On 2/28/03 in the same forum, Pierre Aronax said:
> "History Writer" <> a écrit dans le message de news:
>
>> But John of Guant's father Edward III's matrilineal line, if correct
>> per roglo, includes a member of Palaiologos family. Interesting to
>> see that Edward appears to have had Bagratid Georgian/Armenian mtDNA:
>>
>> 1. Aspae Bagratid=Georgios Palaiologos Komnenodoukas, sebastos
>> +1167/1168 (son of Alexios Palaiologos)
>> 2. Eirene Palaiologina +1185=Emporer Isaak II Angelos
>
> Accumulation of hypothesis.
>
> The identification of Emperor Isaak II's first wife with a
Palaiologina is
> only an hypothesis, based on the fact that the protopanhypersebastos
> Andronikos Palaiologos (+ after 1191) was Isaak II's "gambros" (a word
which
> can describe more than one kind of relationships by marriage,
particularly
> "son-in-law" or "brother-in-law"). Even her Christian name, Eirènè, is
known
> only by a Western source. For my part I don't believe Isaak II was
married
> with a Palaiologina: for various reasons, I think it is Andronikos'
wife who
> was a relative of Isaak II, and not the reverse.
>
> This hypothesis is combined here with an other hypothesis, making of
> Andronikos Palaiologos a son of the sebastos Geôrgios Palaiologos (I
think
> that, for anthroponomical reasons, this is highly probable).
>
> Then come a third hypothesis (suggested firstly by Jean-François
Vannier)
> making of Aspaè, a relative of Kataè of Georgia wife of the
porphyrogenetos
> Alexios Komnènos (but not for that a Bagratide as stated above) , the
wife
> of Geôrgios Palaiologos. It can be exact, but that makes not for that
of
> Aspaè the mother of the supposed son of Geôrgios, and even less the
mother
> of the supposed sister of this supposed son.

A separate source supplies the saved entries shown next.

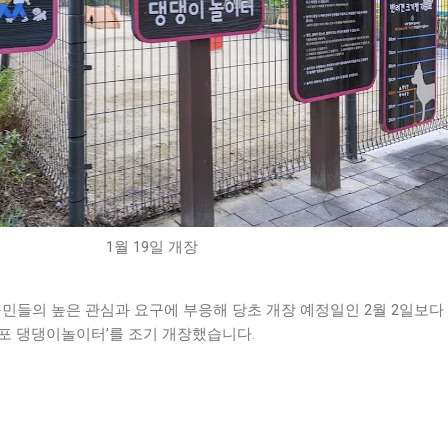
1월 19일 개장
민들의 높은 관심과 요구에 부응해 당초 개장 예정일인 2월 2일보다
‘마포 댕댕이놀이터’를 조기 개장했습니다.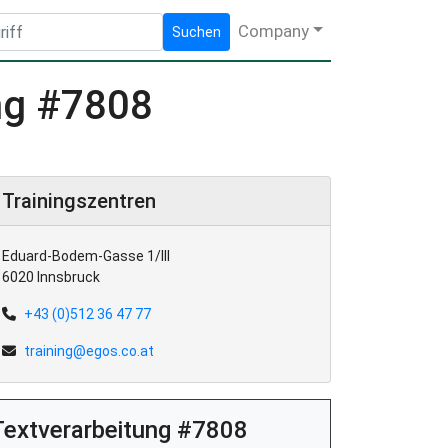
Company
Suchen
ng #7808
Trainingszentren
Eduard-Bodem-Gasse 1/III
6020 Innsbruck
+43 (0)512 36 47 77
training@egos.co.at
Textverarbeitung #7808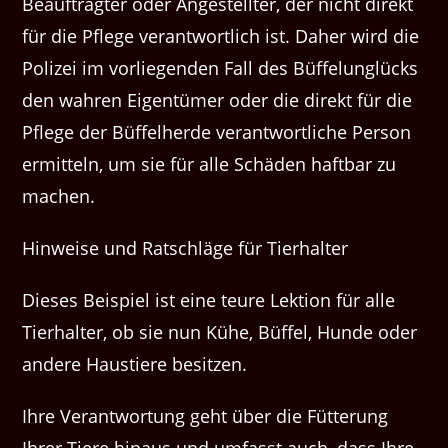
Beauftragter oder Angestellter, der nicht direkt
für die Pflege verantwortlich ist. Daher wird die
Polizei im vorliegenden Fall des Büffelunglücks
den wahren Eigentümer oder die direkt für die
Pflege der Büffelherde verantwortliche Person
ermitteln, um sie für alle Schäden haftbar zu
machen.
Hinweise und Ratschläge für Tierhalter
Dieses Beispiel ist eine teure Lektion für alle
Tierhalter, ob sie nun Kühe, Büffel, Hunde oder
andere Haustiere besitzen.
Ihre Verantwortung geht über die Fütterung
Ihrer Tiere hinaus und umfasst auch, dass Ihre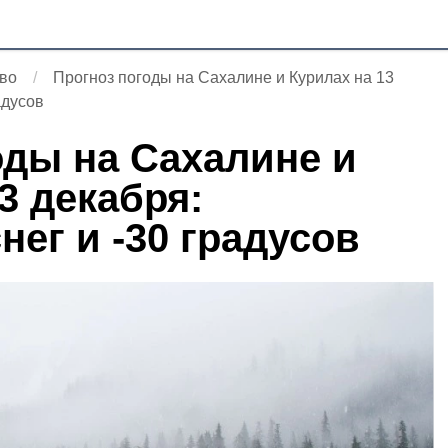
во
Прогноз погоды на Сахалине и Курилах на 13
адусов
оды на Сахалине и
3 декабря:
ег и -30 градусов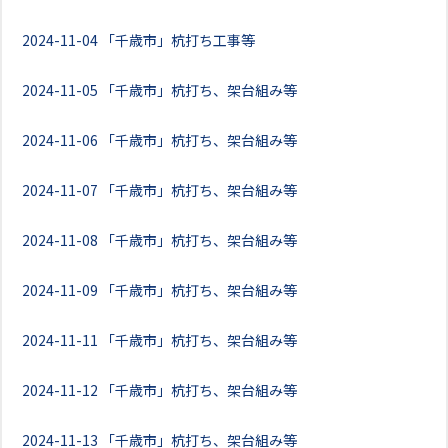
2024-11-04
「千歳市」杭打ち工事等
2024-11-05
「千歳市」杭打ち、架台組み等
2024-11-06
「千歳市」杭打ち、架台組み等
2024-11-07
「千歳市」杭打ち、架台組み等
2024-11-08
「千歳市」杭打ち、架台組み等
2024-11-09
「千歳市」杭打ち、架台組み等
2024-11-11
「千歳市」杭打ち、架台組み等
2024-11-12
「千歳市」杭打ち、架台組み等
2024-11-13
「千歳市」杭打ち、架台組み等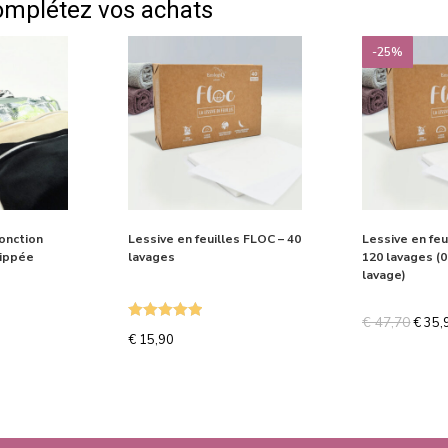
omplétez vos achats
-25%
onction
Lessive en feuilles FLOC – 40
Lessive en feu
zippée
lavages
120 lavages (0
lavage)
€
47,70
€
35,
Note
5.00
€
15,90
sur 5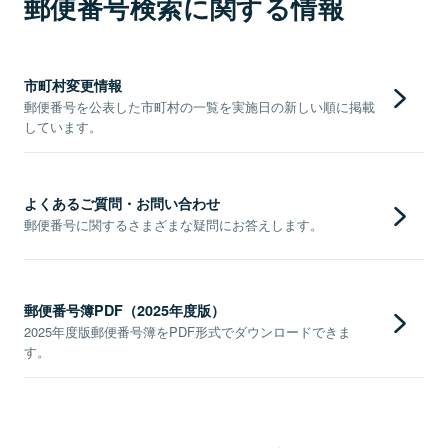
郵便番号検索に関する情報
市町村変更情報
郵便番号を公表した市町村の一覧を実施日の新しい順に掲載
しています。
よくあるご質問・お問い合わせ
郵便番号に関するさまざまな疑問にお答えします。
郵便番号簿PDF（2025年度版）
2025年度版郵便番号簿をPDF形式でダウンロードできま
す。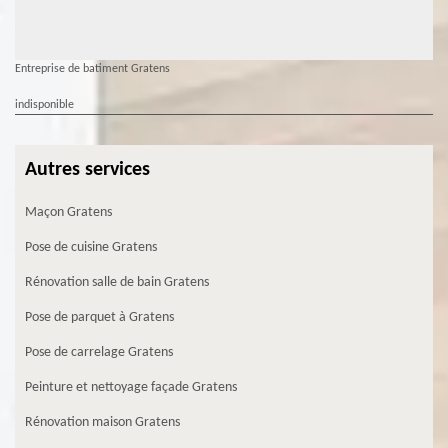
Entreprise de batiment Gratens
indisponible
Autres services
Maçon Gratens
Pose de cuisine Gratens
Rénovation salle de bain Gratens
Pose de parquet à Gratens
Pose de carrelage Gratens
Peinture et nettoyage façade Gratens
Rénovation maison Gratens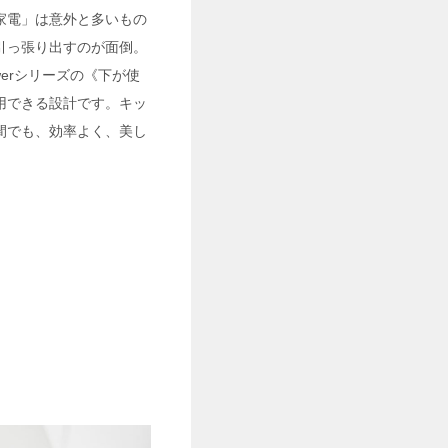
家電」は意外と多いもの
引っ張り出すのが面倒。
erシリーズの《下が使
用できる設計です。キッ
間でも、効率よく、美し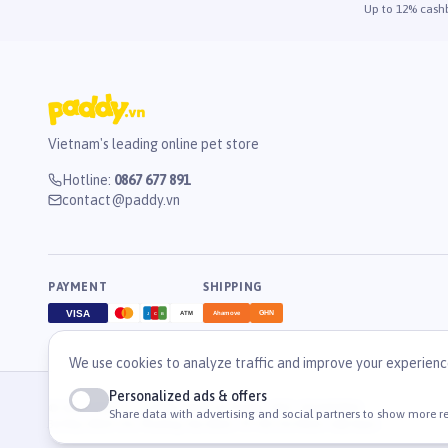
Up to 12% cash
Vietnam's leading online pet store
Hotline
:
0867 677 891
contact@paddy.vn
PAYMENT
SHIPPING
VISA
GHN
ATM
Ahamove
J
C
B
We use cookies to analyze traffic and improve your experienc
Personalized ads & offers
© 2026 Công Ty Cổ Phần TM & DV Paddy. MST: 0316459054.
Share data with advertising and social partners to show more re
36 Mạc Đĩnh Chi, Phường Tân Định, TP. Hồ Chí Minh, Việt Nam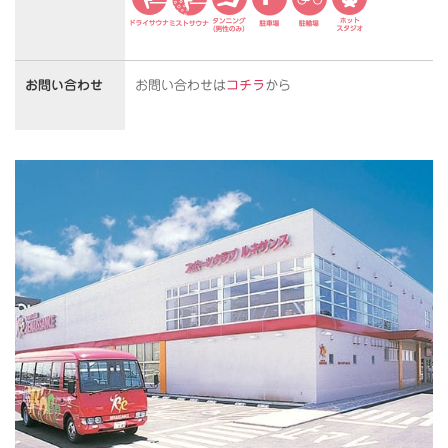
お問い合わせ
お問い合わせは
コチラ
から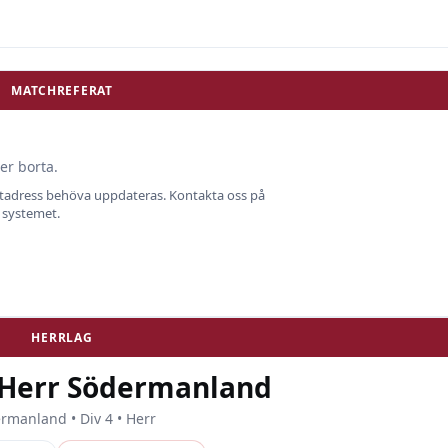
MATCHREFERAT
er borta.
ostadress behöva uppdateras. Kontakta oss på
i systemet.
HERRLAG
4 Herr Södermanland
rmanland • Div 4 • Herr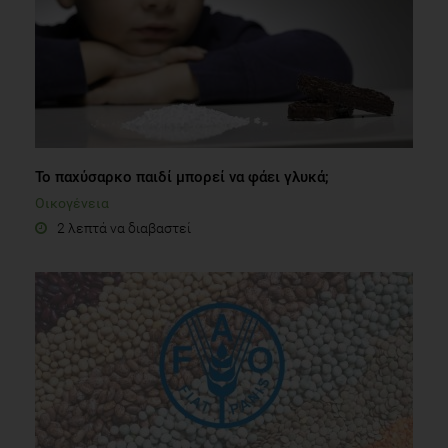
Το παχύσαρκο παιδί μπορεί να φάει γλυκά;
Οικογένεια
2 λεπτά να διαβαστεί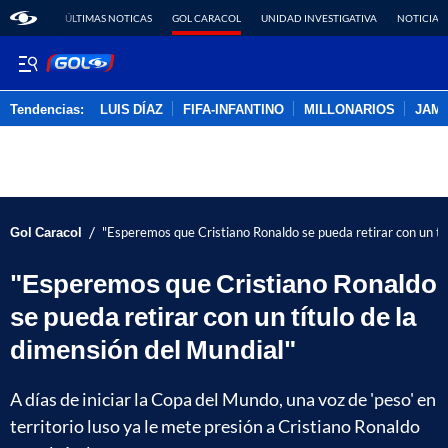
ÚLTIMAS NOTICAS
GOL CARACOL
UNIDAD INVESTIGATIVA
NOTICIAS
Tendencias:
LUIS DÍAZ
FIFA-INFANTINO
MILLONARIOS
JAM
PUBLICIDAD
/
Gol Caracol
"Esperemos que Cristiano Ronaldo se pueda retirar con un tít
"Esperemos que Cristiano Ronaldo
se pueda retirar con un título de la
dimensión del Mundial"
A días de iniciar la Copa del Mundo, una voz de 'peso' en
territorio luso ya le mete presión a Cristiano Ronaldo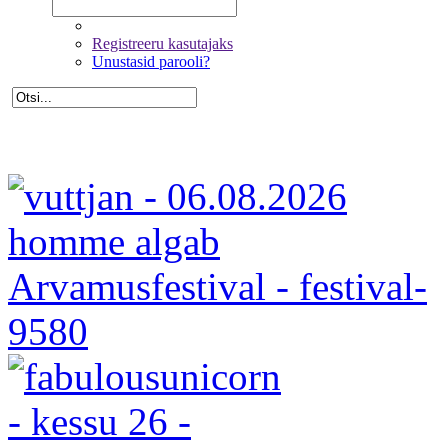
Registreeru kasutajaks
Unustasid parooli?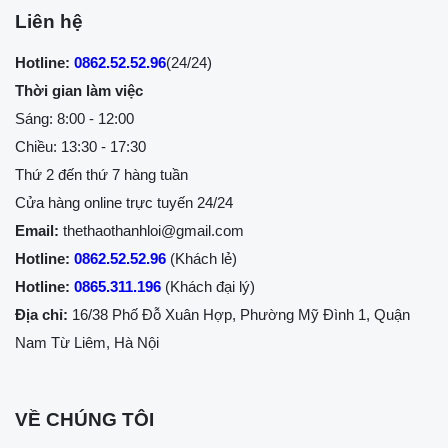
Liên hệ
Hotline:
0862.52.52.96
(24/24)
Thời gian làm việc
Sáng: 8:00 - 12:00
Chiều: 13:30 - 17:30
Thứ 2 đến thứ 7 hàng tuần
Cửa hàng online trực tuyến 24/24
Email:
thethaothanhloi@gmail.com
Hotline:
0862.52.52.96
(Khách lẻ)
Hotline:
0865.311.196
(Khách đại lý)
Địa chỉ:
16/38 Phố Đỗ Xuân Hợp, Phường Mỹ Đình 1, Quận
Nam Từ Liêm, Hà Nội
VỀ CHÚNG TÔI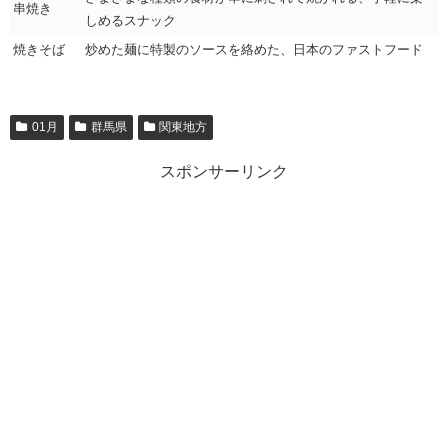
串焼き
しめるスナック
焼きそば
炒めた麺に特製のソースを絡めた、日本のファストフード
01月
群馬県
関東地方
スポンサーリンク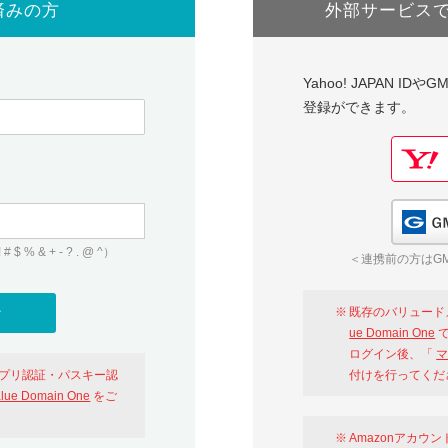
済みの方
外部サービス
Yahoo! JAPAN I
登録ができます。
 & + - ? . @ ^）
＜連携前の方はGM
既存のバリュード
ue Domain One
で
ログイン後、「
マ
アプリ認証・パスキー認
付けを行ってくだ
alue Domain One
をご
Amazonアカウ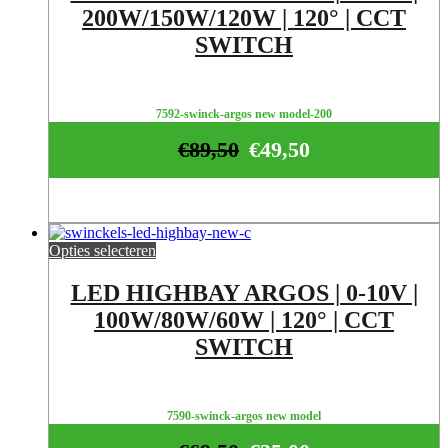
200W/150W/120W | 120° | CCT
SWITCH
7592-swinck-argos new model-200
€
89,50
€
49,50
Opties selecteren
LED HIGHBAY ARGOS | 0-10V |
100W/80W/60W | 120° | CCT
SWITCH
7590-swinck-argos new model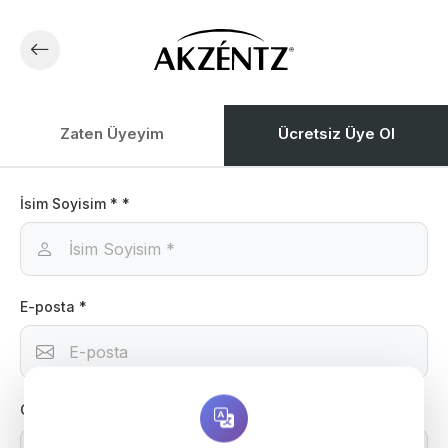
Zaten Üyeyim
Ücretsiz Üye Ol
İsim Soyisim * *
E-posta *
Cep Telefonu * *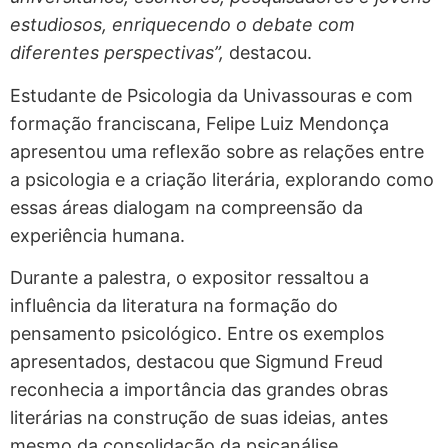
estudiosos, enriquecendo o debate com
diferentes perspectivas”,
destacou.
Estudante de Psicologia da Univassouras e com
formação franciscana, Felipe Luiz Mendonça
apresentou uma reflexão sobre as relações entre
a psicologia e a criação literária, explorando como
essas áreas dialogam na compreensão da
experiência humana.
Durante a palestra, o expositor ressaltou a
influência da literatura na formação do
pensamento psicológico. Entre os exemplos
apresentados, destacou que Sigmund Freud
reconhecia a importância das grandes obras
literárias na construção de suas ideias, antes
mesmo da consolidação da psicanálise.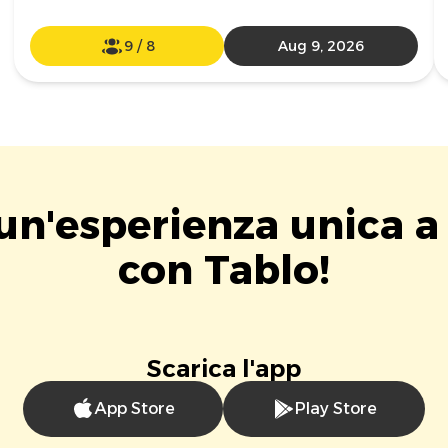
9
/
8
Aug 9, 2026
 un'esperienza unica a 
con Tablo!
Scarica l'app
App Store
Play Store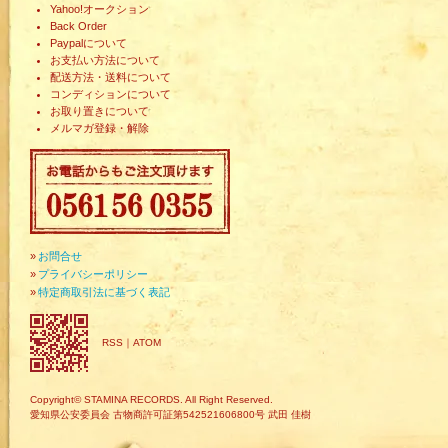
Yahoo!オークション
Back Order
Paypalについて
お支払い方法について
配送方法・送料について
コンディションについて
お取り置きについて
メルマガ登録・解除
»
お問合せ
»
プライバシーポリシー
»
特定商取引法に基づく表記
RSS
｜
ATOM
Copyright© STAMINA RECORDS. All Right Reserved.
愛知県公安委員会 古物商許可証第542521606800号 武田 佳樹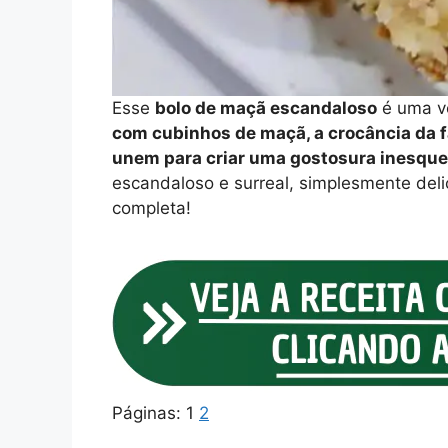
Esse
bolo de maçã escandaloso
é uma v
com cubinhos de maçã, a crocância da f
unem para criar uma gostosura inesque
escandaloso e surreal, simplesmente delic
completa!
Páginas:
1
2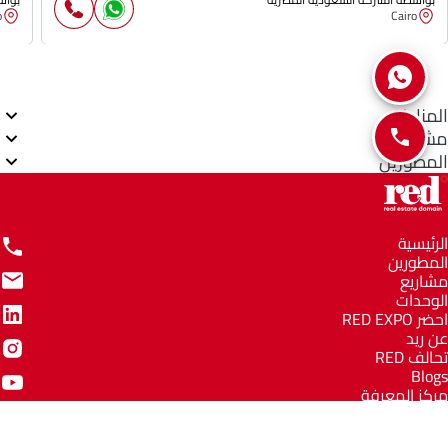
o
Cairo
المناطق
مشاريع
المطورين
الرئيسية
المطورين
مشاريع
الوحدات
احضر RED EXPO
عن ريد
تحالف RED
Blogs
مركز المعرفة
مركز المساعدة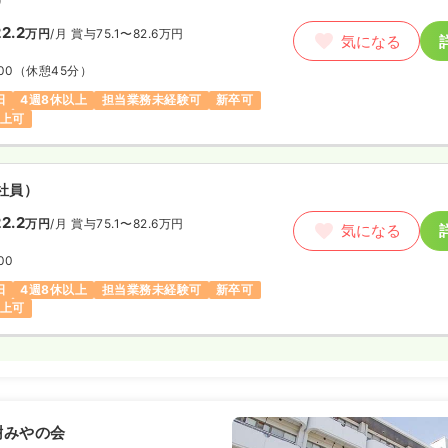
2.2
万円
/月
賞与75.1〜82.6万円
気になる
00
（休憩45分）
日
4週8休以上
担当業務未経験可
新卒可
以上可
社員）
2.2
万円
/月
賞与75.1〜82.6万円
気になる
00
日
4週8休以上
担当業務未経験可
新卒可
以上可
樹みやの会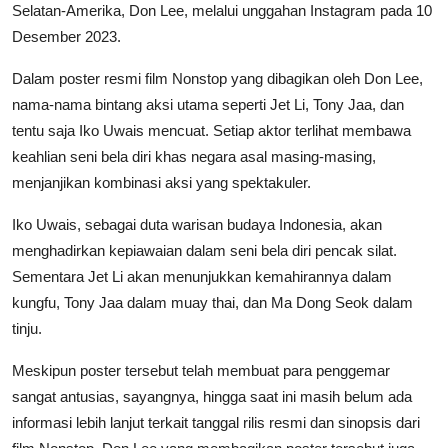
Selatan-Amerika, Don Lee, melalui unggahan Instagram pada 10
Desember 2023.
Dalam poster resmi film Nonstop yang dibagikan oleh Don Lee,
nama-nama bintang aksi utama seperti Jet Li, Tony Jaa, dan
tentu saja Iko Uwais mencuat. Setiap aktor terlihat membawa
keahlian seni bela diri khas negara asal masing-masing,
menjanjikan kombinasi aksi yang spektakuler.
Iko Uwais, sebagai duta warisan budaya Indonesia, akan
menghadirkan kepiawaian dalam seni bela diri pencak silat.
Sementara Jet Li akan menunjukkan kemahirannya dalam
kungfu, Tony Jaa dalam muay thai, dan Ma Dong Seok dalam
tinju.
Meskipun poster tersebut telah membuat para penggemar
sangat antusias, sayangnya, hingga saat ini masih belum ada
informasi lebih lanjut terkait tanggal rilis resmi dan sinopsis dari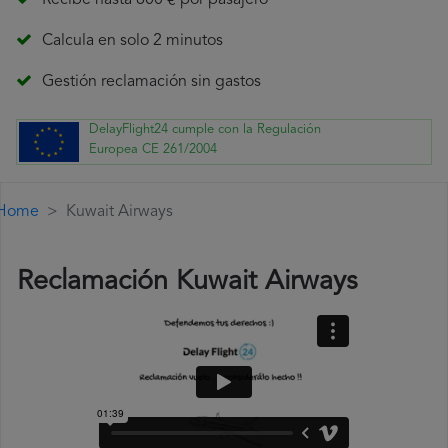
Recibe hasta 600 € por pasajero
Calcula en solo 2 minutos
Gestión reclamación sin gastos
DelayFlight24 cumple con la Regulación
Europea CE 261/2004
Home
Kuwait Airways
Reclamación Kuwait Airways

On 3/1/03, Pierre Aronax said:
> [Vannier's] hypothesis is very convincing of course, but that is not
for that
> that Geôrgios Palaiologos had only one wife. So, I think it is more
prudent
> to consider that Geôrgios Palaiologos' children are from an unknown
mother.
>
> Now to the question of Andronikos the "gambros": my basic reason to
think he
> was married to a relative of Isaak II, and not the reverse, is the son
I
> give to him. I think that, if he was a son of Geôrgios the megas
> hetaireiarches, and since his (supposed) brother had probably no son,
then
> for anthroponimical reasons he must be the father of an other
Geôrgios,
> attested in the last years of the 12th century.
>
> Then, this Geôrgios took part in the plot against Isaak II: speaking
of the
> conspirators, among which this Geôrgios, Nikètas Choniatès says that
they
> were all "related by blood to the emperor" ("kata genos tô basilei
> sunaptomenoi"). I am not a scholar in Choniatès, but I would be
surprise if
> he considered as a parentage "kata genos", "by the race", the fact to
be the
> son of the brother of a previous wife. On the other hand, if
Andronikos was
> married to a relative of Isaak II (probably a cousin), and if, as I
suspect,
> Geôrgios was the son of this marriage, to describe him as a relative
"kata
> genos" suits better. And so, Hiestand notwithstanding, I don't think
Isaak
> II was [ever] married with a Palaiologina. But perhaps I am wrong and
"kata
> genos" can have a broder meaning in Choniatès and can refer to a
parentage
> which is not really by blood: only a specialist of Choniatès
vocabulary can
> answer this question.
And then later the same day, Pierre Aronax said:
> The possibility of the relationship I propose (Andronikos married to a
> cousin/niece of Isaak II) was already suggested by J.-F. Vannier but,
if I
> record corectly, he didn't use the argument of the relationship
between
> Geôrgios Palaiologos, son (in my hypothesis) of Andronikos), and Isaak
II,
> since he didn't make of this Geôrgios a son of Andronikos.